Items from a dataset:
++++

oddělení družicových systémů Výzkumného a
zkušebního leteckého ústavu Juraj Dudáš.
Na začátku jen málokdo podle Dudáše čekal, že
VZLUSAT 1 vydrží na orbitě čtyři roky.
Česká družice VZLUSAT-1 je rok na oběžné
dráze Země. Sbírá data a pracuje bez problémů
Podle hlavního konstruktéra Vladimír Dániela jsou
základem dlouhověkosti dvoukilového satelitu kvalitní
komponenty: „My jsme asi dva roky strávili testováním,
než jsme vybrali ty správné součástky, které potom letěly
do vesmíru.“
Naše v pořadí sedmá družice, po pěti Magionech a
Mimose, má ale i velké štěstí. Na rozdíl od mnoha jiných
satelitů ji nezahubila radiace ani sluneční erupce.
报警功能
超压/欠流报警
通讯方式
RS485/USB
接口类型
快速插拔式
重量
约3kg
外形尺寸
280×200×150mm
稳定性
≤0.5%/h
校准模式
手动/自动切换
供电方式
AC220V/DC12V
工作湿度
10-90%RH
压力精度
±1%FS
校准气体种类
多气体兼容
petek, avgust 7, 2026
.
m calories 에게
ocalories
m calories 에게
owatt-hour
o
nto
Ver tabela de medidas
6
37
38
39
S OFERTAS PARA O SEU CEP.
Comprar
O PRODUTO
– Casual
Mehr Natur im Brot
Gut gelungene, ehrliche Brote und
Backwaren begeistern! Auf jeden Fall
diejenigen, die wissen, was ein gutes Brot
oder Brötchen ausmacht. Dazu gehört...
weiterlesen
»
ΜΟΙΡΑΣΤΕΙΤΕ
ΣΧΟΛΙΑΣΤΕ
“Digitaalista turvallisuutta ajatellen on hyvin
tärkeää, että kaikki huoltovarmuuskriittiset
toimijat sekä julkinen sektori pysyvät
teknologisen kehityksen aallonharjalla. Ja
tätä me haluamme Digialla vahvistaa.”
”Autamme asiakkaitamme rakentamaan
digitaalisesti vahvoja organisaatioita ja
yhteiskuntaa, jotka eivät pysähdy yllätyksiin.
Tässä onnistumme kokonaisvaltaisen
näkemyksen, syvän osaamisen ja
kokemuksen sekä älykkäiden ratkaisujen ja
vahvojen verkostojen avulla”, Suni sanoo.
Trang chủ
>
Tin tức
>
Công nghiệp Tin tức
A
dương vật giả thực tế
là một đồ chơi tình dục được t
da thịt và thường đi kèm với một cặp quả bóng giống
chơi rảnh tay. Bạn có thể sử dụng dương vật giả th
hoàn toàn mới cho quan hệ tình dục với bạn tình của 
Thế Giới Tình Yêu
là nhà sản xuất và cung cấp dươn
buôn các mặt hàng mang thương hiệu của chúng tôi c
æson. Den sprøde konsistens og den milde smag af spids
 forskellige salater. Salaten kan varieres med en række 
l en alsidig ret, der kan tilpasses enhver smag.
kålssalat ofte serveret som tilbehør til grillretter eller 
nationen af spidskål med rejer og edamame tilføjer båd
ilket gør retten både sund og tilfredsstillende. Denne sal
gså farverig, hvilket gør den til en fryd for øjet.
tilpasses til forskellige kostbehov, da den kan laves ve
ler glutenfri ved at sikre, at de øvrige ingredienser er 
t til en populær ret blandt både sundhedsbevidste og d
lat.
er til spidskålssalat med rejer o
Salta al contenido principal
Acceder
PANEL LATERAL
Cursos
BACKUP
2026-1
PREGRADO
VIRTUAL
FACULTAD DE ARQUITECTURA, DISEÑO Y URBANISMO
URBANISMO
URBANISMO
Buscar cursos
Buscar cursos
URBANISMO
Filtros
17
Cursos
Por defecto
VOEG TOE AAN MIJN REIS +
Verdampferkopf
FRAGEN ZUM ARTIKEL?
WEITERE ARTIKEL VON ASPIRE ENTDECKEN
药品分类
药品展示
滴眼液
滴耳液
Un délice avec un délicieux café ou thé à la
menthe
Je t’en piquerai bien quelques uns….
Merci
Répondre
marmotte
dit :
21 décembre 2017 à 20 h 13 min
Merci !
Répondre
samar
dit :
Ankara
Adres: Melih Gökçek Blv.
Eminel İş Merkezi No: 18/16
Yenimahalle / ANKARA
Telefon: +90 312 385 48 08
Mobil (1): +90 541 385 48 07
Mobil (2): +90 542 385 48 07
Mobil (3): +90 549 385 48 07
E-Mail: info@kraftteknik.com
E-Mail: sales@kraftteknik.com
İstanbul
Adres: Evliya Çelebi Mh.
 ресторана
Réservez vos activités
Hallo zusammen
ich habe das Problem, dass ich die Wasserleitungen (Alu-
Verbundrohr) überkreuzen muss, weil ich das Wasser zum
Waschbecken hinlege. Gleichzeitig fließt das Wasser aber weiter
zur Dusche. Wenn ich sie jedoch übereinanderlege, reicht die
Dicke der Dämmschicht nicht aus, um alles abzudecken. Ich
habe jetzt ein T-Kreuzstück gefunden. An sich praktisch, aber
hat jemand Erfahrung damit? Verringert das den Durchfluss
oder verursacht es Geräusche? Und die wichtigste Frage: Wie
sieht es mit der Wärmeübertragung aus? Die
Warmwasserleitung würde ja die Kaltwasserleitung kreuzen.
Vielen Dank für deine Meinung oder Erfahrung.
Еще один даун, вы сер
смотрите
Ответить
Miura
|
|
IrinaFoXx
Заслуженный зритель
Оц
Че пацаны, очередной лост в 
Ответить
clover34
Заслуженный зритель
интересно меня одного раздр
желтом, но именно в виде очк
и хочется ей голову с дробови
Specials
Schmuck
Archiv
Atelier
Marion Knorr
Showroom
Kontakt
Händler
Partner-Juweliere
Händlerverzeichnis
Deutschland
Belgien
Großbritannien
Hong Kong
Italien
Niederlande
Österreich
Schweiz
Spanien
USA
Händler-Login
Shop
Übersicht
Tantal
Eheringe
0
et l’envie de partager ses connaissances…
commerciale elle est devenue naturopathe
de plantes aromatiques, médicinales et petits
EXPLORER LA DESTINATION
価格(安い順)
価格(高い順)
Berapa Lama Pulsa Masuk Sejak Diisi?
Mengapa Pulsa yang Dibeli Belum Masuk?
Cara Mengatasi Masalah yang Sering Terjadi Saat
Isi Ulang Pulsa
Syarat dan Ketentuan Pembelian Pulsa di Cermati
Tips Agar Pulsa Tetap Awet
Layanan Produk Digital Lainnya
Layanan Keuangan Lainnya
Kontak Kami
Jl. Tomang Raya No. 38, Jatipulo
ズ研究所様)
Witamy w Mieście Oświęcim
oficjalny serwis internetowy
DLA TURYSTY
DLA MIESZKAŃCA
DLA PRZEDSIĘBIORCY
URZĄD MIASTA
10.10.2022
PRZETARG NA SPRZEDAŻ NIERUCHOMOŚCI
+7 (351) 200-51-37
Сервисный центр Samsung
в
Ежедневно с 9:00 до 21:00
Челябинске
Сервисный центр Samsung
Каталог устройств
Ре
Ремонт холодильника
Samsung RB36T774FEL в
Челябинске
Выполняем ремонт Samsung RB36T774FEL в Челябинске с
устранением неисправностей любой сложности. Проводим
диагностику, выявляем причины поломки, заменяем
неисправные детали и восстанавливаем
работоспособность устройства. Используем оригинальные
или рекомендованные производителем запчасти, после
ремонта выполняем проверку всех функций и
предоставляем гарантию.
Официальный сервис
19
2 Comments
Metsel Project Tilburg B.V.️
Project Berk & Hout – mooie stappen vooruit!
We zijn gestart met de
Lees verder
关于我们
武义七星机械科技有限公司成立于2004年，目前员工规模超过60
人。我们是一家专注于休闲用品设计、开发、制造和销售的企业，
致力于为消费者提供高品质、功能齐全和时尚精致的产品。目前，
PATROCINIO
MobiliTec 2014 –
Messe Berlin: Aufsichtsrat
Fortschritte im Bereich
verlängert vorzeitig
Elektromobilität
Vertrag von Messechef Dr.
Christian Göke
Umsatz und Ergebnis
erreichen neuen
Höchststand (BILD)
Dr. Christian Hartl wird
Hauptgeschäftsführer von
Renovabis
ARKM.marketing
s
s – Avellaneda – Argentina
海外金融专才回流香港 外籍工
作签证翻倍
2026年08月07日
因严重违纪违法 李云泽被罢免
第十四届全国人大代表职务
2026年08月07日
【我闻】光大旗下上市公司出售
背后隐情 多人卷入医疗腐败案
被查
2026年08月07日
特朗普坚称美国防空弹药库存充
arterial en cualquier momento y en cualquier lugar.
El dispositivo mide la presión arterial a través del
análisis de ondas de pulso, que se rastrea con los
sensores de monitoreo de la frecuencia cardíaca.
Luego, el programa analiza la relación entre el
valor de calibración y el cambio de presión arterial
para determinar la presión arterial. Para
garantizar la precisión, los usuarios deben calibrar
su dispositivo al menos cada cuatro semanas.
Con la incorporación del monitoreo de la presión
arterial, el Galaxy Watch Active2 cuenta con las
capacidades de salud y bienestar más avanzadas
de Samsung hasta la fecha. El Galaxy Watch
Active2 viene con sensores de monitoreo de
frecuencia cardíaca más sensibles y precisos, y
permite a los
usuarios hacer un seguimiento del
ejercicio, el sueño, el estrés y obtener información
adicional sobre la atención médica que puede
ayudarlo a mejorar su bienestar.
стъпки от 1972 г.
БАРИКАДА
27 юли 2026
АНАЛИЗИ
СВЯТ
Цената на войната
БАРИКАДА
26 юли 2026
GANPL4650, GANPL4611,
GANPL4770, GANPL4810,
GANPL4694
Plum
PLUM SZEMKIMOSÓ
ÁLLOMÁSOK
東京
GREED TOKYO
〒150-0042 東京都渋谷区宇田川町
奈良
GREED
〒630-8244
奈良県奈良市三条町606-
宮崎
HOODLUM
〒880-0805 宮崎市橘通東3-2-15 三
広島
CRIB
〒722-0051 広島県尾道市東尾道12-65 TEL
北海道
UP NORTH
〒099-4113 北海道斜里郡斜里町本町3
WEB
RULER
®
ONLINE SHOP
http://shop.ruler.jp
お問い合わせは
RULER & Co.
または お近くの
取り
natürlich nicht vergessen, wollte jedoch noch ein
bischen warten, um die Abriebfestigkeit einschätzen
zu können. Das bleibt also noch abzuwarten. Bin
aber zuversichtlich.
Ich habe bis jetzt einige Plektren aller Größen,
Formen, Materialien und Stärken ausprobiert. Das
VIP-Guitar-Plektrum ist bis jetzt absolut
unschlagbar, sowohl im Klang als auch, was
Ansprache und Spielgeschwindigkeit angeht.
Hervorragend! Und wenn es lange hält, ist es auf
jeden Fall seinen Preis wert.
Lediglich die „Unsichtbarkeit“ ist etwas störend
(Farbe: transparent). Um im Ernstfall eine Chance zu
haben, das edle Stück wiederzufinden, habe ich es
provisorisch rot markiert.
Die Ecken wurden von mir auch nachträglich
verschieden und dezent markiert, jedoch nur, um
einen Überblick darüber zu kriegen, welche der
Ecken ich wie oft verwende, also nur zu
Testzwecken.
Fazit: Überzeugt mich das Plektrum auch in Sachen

++++

**TASK**
Search the entries for the word "yang". Copy each line where it appears.

**RESULT**
Mengapa Pulsa yang Dibeli Belum Masuk?
Cara Mengatasi Masalah yang Sering Terjadi Saat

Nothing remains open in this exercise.